How to complete this task:
Rewrite the part of the curl redirect output that opens with the words "Update: why it" and closes with "port 51081 (#0)", replacing "port" with "TCP port".

[[ Study text open ]]

Update: why it redirects to port from 51081 to 30186?

root@aistore-admin:/# curl -vvv -L "http://<target-public-ip-address>:51081/v1/objects/images/samples-00.tar?provider=ais&etl_name=wd-transform"
*   Trying <target-public-ip-address>:51081...
* Connected to <target-public-ip-address> (<target-public-ip-address>) port 51081 (#0)
> GET /v1/objects/images/samples-00.tar?provider=ais&etl_name=wd-transform HTTP/1.1
> Host: <target-public-ip-address>:51081
> User-Agent: curl/7.81.0
> Accept: */*
> 
* Mark bundle as not supporting multiuse
< HTTP/1.1 307 Temporary Redirect
< Content-Type: text/html; charset=utf-8
< Location: http://10.10.0.6:30186/ais%2F@%23%2Fimages%2Fsamples-00.tar
< Date: Fri, 23 Jun 2023 18:25:59 GMT
< Content-Length: 95
< 
* Ignoring the response-body
* Connection #0 to host <target-public-ip-address> left intact
* Clear auth, redirects to port from 51081 to 30186
* Issue another request to this URL: 'http://10.10.0.6:30186/ais%2F@%23%2Fimages%2Fsamples-00.tar'
*   Trying 10.10.0.6:30186...
* Connected to 10.10.0.6 (10.10.0.6) port 30186 (#1)

[[ Study text closed ]]
[[ Stored data open ]]

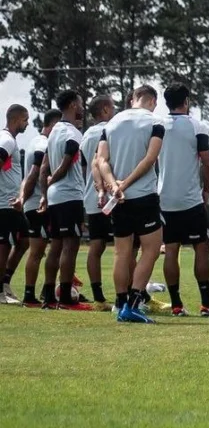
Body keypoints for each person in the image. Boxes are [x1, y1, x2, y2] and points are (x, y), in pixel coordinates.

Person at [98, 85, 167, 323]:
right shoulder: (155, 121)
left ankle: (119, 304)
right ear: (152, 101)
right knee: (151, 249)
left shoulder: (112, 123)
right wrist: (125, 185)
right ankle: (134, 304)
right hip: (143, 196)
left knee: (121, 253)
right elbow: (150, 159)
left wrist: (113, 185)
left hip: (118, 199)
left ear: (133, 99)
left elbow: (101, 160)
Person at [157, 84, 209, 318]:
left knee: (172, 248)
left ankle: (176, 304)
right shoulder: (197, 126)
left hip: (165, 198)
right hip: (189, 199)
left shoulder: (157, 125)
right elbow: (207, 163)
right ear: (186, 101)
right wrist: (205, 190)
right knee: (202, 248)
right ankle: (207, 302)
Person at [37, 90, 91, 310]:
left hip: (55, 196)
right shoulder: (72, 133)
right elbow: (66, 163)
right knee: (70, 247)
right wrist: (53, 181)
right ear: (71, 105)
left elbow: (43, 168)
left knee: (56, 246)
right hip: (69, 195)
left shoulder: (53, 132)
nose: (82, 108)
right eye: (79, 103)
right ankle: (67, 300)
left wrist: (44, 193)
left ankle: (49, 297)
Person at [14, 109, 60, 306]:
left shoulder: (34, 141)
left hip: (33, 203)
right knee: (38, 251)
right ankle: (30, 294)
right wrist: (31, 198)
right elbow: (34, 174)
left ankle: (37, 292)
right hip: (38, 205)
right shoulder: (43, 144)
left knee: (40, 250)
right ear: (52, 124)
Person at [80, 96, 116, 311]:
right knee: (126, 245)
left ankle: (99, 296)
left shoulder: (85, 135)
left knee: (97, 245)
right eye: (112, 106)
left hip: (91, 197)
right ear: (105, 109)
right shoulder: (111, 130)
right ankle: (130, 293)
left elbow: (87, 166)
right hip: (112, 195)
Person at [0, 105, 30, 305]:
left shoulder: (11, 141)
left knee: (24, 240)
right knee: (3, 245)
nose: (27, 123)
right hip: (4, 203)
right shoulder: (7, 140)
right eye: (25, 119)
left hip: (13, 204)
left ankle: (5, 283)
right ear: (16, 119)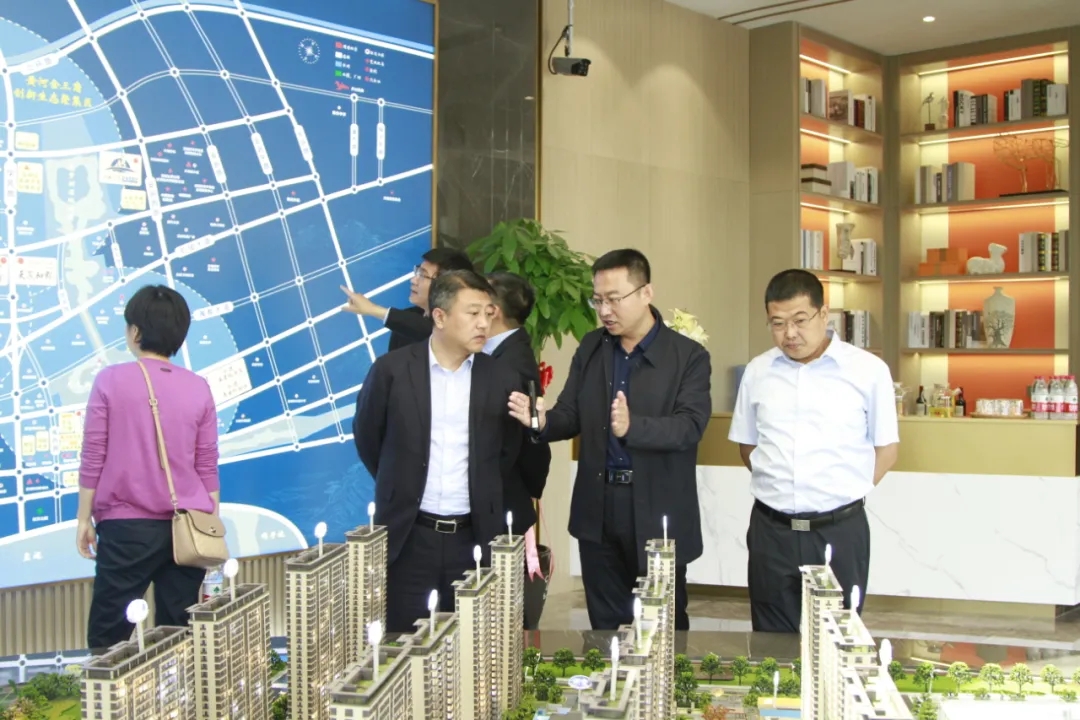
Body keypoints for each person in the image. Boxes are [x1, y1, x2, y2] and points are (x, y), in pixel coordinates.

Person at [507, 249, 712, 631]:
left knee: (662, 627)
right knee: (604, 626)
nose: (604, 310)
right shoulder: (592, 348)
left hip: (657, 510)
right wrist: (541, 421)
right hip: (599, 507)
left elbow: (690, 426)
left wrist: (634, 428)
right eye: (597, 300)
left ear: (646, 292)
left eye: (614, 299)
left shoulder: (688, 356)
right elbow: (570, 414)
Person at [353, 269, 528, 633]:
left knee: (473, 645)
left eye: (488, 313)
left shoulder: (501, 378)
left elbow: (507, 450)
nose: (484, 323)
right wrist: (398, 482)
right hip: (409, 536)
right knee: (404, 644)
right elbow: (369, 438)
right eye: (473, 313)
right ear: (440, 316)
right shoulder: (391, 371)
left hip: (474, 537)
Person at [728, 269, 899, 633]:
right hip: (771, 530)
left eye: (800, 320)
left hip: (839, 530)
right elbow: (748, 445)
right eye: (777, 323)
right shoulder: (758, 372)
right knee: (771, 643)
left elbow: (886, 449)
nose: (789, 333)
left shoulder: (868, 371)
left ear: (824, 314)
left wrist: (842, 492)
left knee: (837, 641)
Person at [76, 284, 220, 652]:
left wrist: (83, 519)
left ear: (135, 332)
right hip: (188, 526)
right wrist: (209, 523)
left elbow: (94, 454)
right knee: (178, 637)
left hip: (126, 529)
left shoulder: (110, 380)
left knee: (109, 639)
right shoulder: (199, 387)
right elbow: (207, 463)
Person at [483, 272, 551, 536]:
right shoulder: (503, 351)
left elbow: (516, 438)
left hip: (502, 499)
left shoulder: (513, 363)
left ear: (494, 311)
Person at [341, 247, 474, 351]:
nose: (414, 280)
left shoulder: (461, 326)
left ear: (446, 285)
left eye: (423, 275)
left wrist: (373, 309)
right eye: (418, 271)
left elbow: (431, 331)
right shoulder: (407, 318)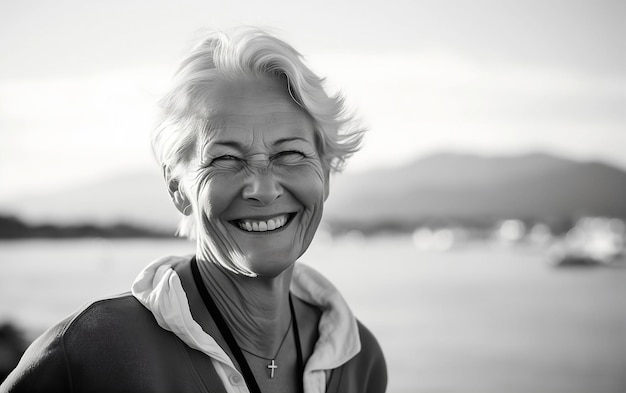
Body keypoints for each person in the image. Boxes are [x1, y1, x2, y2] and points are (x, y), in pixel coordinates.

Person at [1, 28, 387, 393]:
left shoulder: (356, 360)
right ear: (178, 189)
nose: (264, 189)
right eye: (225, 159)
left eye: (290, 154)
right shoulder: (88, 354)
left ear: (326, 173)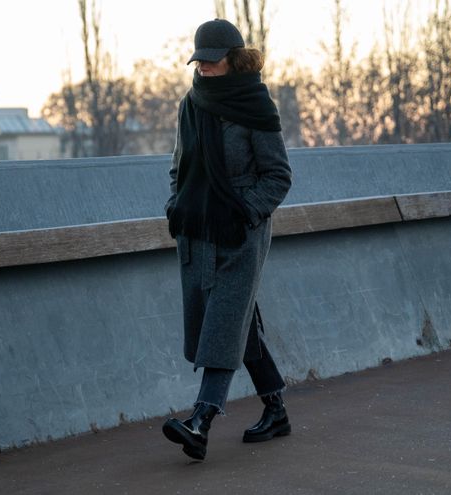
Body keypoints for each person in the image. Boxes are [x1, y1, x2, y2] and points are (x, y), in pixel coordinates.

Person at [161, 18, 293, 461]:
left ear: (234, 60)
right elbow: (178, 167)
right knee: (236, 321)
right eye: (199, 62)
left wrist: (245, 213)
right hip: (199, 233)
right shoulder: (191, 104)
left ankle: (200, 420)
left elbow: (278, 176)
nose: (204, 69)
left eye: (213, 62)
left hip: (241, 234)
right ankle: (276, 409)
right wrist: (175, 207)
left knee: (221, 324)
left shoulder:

[[ Stored data closed ]]

Written response:
Update: why it redirects to TCP port from 51081 to 30186?

root@aistore-admin:/# curl -vvv -L "http://<target-public-ip-address>:51081/v1/objects/images/samples-00.tar?provider=ais&etl_name=wd-transform"
*   Trying <target-public-ip-address>:51081...
* Connected to <target-public-ip-address> (<target-public-ip-address>) TCP port 51081 (#0)